*SELECTED TEXT*:

------------------------------------------------------------

Reputation: 1817
I would like to ask,
when doing mixed panel data models, and then retriving complete regression output using broom::augment
it is very slow as as oppose to different model such as random, fixed effect
example:
#Load packages
library(foreign)
library(plm)
library(stargazer)
library(dplyr)
library(tidyverse)
library(quantreg)
#Load in Wooldridge data on crime
crime <- read.dta("http://fmwww.bc.edu/ec-p/data/wooldridge/crime4.dta")
#Declare our data to be a panel data set
crime.p <- pdata.frame(crime,index=c("county","year"))
crime.p %>% head
panel1 <- plm(crmrte ~ polpc + prbconv + avgsen + density, data = crime.p, model = "within")
panel2 <- plm(crmrte ~ polpc + prbconv + avgsen + density, data = crime.p, model = "random")
panel3 <- plm(crmrte ~ polpc + prbconv + avgsen + density, data = crime.p, model = "pool")
panel4 <- rq(crmrte ~ polpc + prbconv + avgsen + density + factor(county)-1, data = crime.p)
panel5 <- lmer(crmrte ~ polpc + prbconv + avgsen + density + (1 | county), data = crime.p)
broom::augment(panel1)
broom::augment(panel2)
broom::augment(panel4)
# This one is very slow
broom::augment(panel5)
In this it is slow, however with bigger datasets it can took even 20 minutes, is there a way how to retrive output that would be given by broom::augment(mixed) but much faster?
Upvotes: 2
Views: 353
Reputation: 3986
panel5
isn't particularly slow on my machine (~0.01seconds). You can see where the most time is taken by calculating each column separately and timing:
I created a custom function to calculate each of the elements of the augment
result:
fe <- function(panel){
f <- fixef(panel)
int <- f[1]
coef <- f[-1]
d <- panel5@frame
d1 <- d[names(f) %in% names(d)]
int + rowSums(mapply(`*`, d1, coef))
}
augment2 <- function(panel) {
d <- panel@frame
p <- predict(panel)
r <- resid(panel)
hat <- hatvalues(panel)
cook <- cooks.distance(panel)
fe <- fe(panel)
mu <- panel@resp$mu
wr <- panel@resp$wtres
cbind(d,fitted=p,redidual = r,hat,cooksd=cook,fixed=fe,mu,wtres=wr)
}
If we time the two, they are pretty similar since all I've done is calculate the same things that augment
calculates:
microbenchmark::microbenchmark(
augment = broom::augment(panel5),
cust = augment2(panel5)
)

------------------------------------------------------------

*REQUIRED TASKS*:
1 - From the thread about broom::augment, answer:
(a) Which model type does panel2 pass to plm?
(b) How long does the answering post say panel5 takes on that poster's machine?
(c) How long can the asker's process take with bigger datasets?
2 - Return, word for word, the part of the thread about broom::augment starting with "panel2 <- plm(crmrte" and going on through "county), data = crime.p)".
The material after this point is separate from the thread about broom::augment.

*GIVEN RECORDS*:
------------------------------------------------------------

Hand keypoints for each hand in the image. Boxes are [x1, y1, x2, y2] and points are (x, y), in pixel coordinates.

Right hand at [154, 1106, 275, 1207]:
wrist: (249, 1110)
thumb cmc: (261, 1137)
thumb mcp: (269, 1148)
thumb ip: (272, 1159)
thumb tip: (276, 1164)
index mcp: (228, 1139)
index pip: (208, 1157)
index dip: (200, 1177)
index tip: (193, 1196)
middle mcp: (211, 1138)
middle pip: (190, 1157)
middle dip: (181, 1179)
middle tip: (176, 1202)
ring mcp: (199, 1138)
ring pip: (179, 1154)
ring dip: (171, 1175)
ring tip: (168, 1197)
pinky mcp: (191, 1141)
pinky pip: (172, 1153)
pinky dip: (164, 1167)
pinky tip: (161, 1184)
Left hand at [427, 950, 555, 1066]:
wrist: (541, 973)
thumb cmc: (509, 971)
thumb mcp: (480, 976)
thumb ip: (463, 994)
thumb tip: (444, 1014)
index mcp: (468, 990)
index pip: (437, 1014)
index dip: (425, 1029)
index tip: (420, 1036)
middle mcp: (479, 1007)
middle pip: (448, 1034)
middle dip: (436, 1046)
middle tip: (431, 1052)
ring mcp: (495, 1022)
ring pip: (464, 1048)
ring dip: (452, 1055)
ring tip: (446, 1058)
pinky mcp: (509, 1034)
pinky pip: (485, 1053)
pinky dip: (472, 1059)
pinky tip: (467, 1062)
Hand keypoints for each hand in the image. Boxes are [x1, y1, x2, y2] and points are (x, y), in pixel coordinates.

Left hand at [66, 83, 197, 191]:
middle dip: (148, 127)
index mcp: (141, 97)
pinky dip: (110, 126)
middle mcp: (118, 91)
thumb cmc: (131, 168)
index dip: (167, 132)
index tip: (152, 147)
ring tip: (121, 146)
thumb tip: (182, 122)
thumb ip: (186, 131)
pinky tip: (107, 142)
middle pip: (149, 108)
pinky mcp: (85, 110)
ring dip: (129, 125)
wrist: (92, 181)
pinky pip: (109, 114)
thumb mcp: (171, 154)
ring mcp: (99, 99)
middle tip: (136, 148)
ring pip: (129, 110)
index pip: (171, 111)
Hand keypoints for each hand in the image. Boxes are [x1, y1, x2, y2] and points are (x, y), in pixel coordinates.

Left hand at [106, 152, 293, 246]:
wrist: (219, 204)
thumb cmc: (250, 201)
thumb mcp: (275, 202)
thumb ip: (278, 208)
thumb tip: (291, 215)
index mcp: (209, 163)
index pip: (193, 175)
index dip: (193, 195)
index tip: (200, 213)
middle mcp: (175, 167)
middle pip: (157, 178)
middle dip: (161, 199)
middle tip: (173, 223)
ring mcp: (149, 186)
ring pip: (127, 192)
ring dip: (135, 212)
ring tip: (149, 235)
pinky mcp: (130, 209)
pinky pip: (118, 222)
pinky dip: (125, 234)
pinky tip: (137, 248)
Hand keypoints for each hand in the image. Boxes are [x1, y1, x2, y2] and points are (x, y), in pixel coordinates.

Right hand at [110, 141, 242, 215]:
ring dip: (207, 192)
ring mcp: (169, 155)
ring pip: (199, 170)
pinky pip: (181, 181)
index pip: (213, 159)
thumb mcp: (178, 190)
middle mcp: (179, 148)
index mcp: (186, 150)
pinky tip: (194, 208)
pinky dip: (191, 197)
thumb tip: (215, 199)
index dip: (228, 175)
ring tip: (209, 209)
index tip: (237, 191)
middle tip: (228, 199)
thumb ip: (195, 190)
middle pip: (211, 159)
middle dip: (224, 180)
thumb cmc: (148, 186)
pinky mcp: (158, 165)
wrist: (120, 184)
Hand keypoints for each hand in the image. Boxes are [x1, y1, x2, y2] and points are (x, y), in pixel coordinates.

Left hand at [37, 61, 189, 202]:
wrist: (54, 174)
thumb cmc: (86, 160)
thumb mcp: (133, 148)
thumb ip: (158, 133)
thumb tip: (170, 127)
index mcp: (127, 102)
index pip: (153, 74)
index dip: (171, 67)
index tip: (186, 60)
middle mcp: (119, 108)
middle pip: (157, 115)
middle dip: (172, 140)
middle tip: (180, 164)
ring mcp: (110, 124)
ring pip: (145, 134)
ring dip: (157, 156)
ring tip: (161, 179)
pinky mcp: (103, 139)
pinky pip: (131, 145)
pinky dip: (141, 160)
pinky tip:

------------------------------------------------------------

*EXERCISE SOLUTIONS*:
1 -
(a) "random"
(b) About 0.01 seconds
(c) Up to 20 minutes

2 -
panel2 <- plm(crmrte ~ polpc + prbconv + avgsen + density, data = crime.p, model = "random")
panel3 <- plm(crmrte ~ polpc + prbconv + avgsen + density, data = crime.p, model = "pool")
panel4 <- rq(crmrte ~ polpc + prbconv + avgsen + density + factor(county)-1, data = crime.p)
panel5 <- lmer(crmrte ~ polpc + prbconv + avgsen + density + (1 | county), data = crime.p)